Accelerated charges and general relativity If it's true that

*

*every accelerating charge emits radiation

*every uniformly-accelerating object is inertial (with respect to its point of view)

Then every charge should emit radiation in every situation, either if it is accelerated (for example by a constant potential difference) in free space or it is stationary in a gravitational field. But in this last example, the particle has no kinetic energy, and we can set its potential energy to be zero at ground level. So where does the radiation energy come from? Where does the particle get it from? Its rest energy? No, for it should lose mass, which is absurd. I don't know.
 A: Your assumption 2. is wrong. A uniformly accelerated observer is non-inertial.
Your question about charges sitting in gravitational fields is however a good one, and was addressed by DeWitt and Brehme in the 1960 paper Radiation damping in a gravitational field. It has been addressed several times on this site, for example here.
A: We have to clear up the concept of "body radiates/body does not radiate".
Accelerated charged bodies do radiate, or "have electromagnetic field that had radiation-like characteristics" but not in a way a hot body does.
Hot body sends out chaotic electromagnetic field whose intensity falls off as $1/r$ in all directions, with random spatial fluctuations on the scale of IR wavelengths.

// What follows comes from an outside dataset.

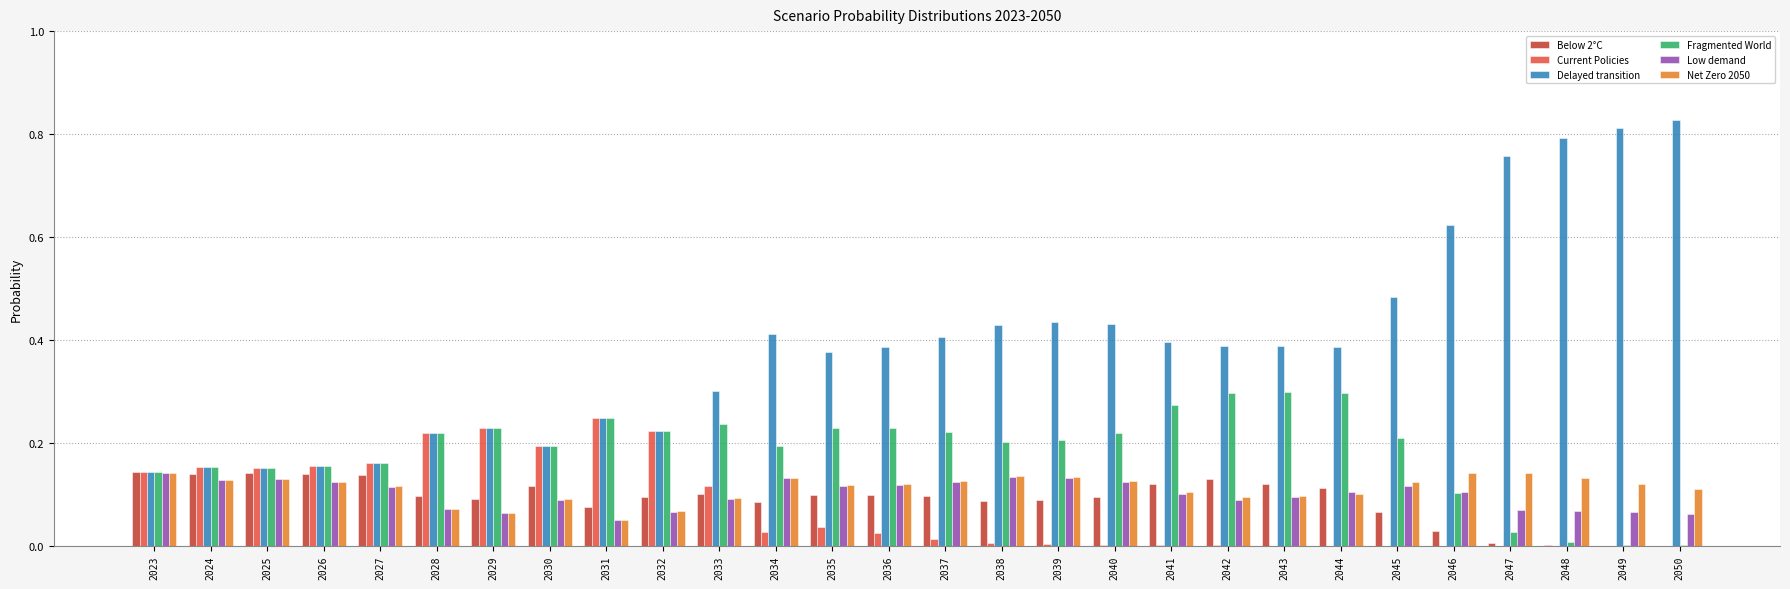

Which series has the largest total across all categories?

Delayed transition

Due to randomness of this EM field, it is detectable by observers at rest in all frames of reference, the radiation cannot be "transformed away everywhere" for an observer having appropriate acceleration (except when the observer is far enough from the body, then the radiating body can be behind the Rindler horizon, but let's ignore that for now).
Uniformly accelerated charge has very orderly EM field that is very different from EM field of a hot body. It does not have fluctuations, oscillations, it changes only slowly on the time scale it takes for the body to approach and leave the region of the observer. Hypothetically, such smooth orderly field can be transformed away by change of reference frame. This is what most probably happens when observer gets in the same reference frame as the accelerated charge. So yes accelerated charge "radiates" but only in the frame where it is accelerated.

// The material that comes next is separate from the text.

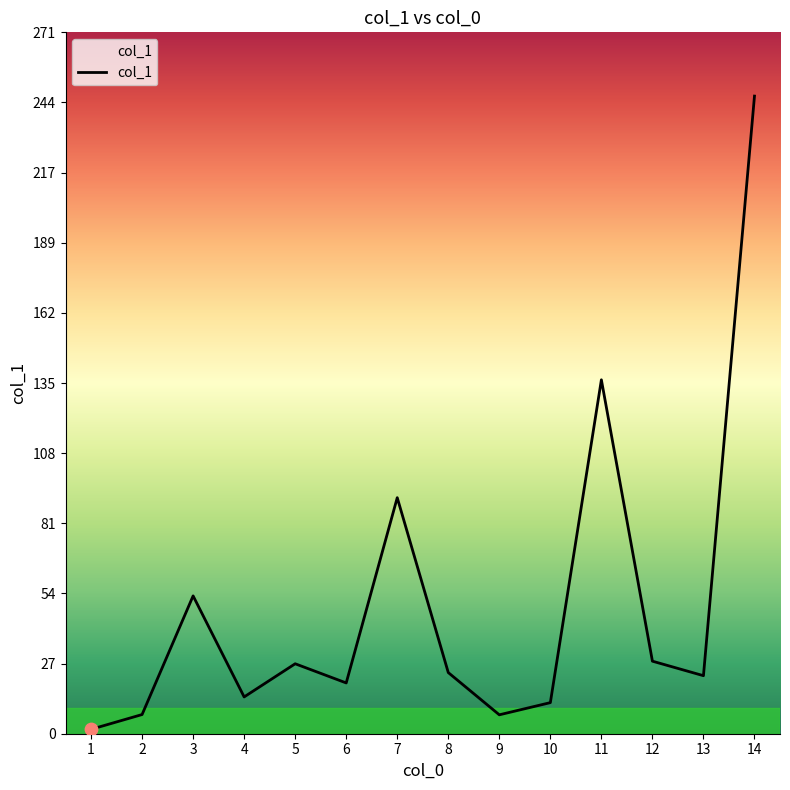

Between 7 and 3, which is larger?

7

Now let's look at the last example, a charged body stationary with respect to Earth's ground. We do not expect this body to have radiation field in Earth's frame, for the simple reason, the charged body has zero acceleration in this frame. Radiation field could be present in other frames, for example in the frame of free-falling observer that passes close to the charged body.

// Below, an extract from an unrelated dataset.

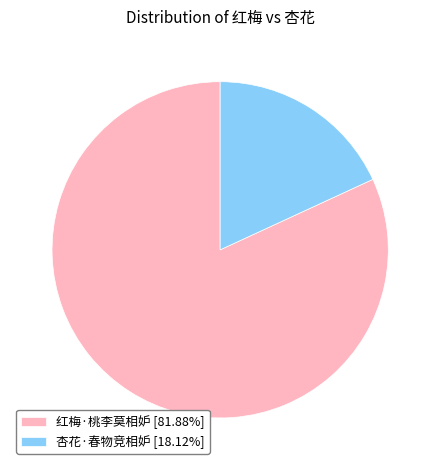

Is it true that 杏花·春物竞相妒 is 5% of the pie?

False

Suppose that is so. Where does the energy of radiation come from?
Well, consider energy of any body in this frame - kinetic energy of the charged body, kinetic energy of the Earth. All are increasing in time as the observer falls. This is immense amount of energy being gained in time from no apparent source.
This violation of conservation of energy is traditionally understood to be due to observing things from the "wrong frame" of accelerated observer.
The problem does not go away if the acceleration is due to gravity, like for free-falling observer.
In such frames we can introduce fictitious forces acting on the Earth body and the charged body. But there is no apparent source of these fictitious forces and no apparent source of corresponding energy gained by those bodies. So the problem with energy conservation in such frames is already with kinetic energies of solid bodies and already in non-relativistic theory.
In relativistic theory including gravitation this problem is even worse. There can be things such as bodies accelerating and EM energy increasing without apparent source of energy. There are also things such as Rindler/black hole horizons where things disappear or freeze in time. There are difficult problems and energy conservation is one of them.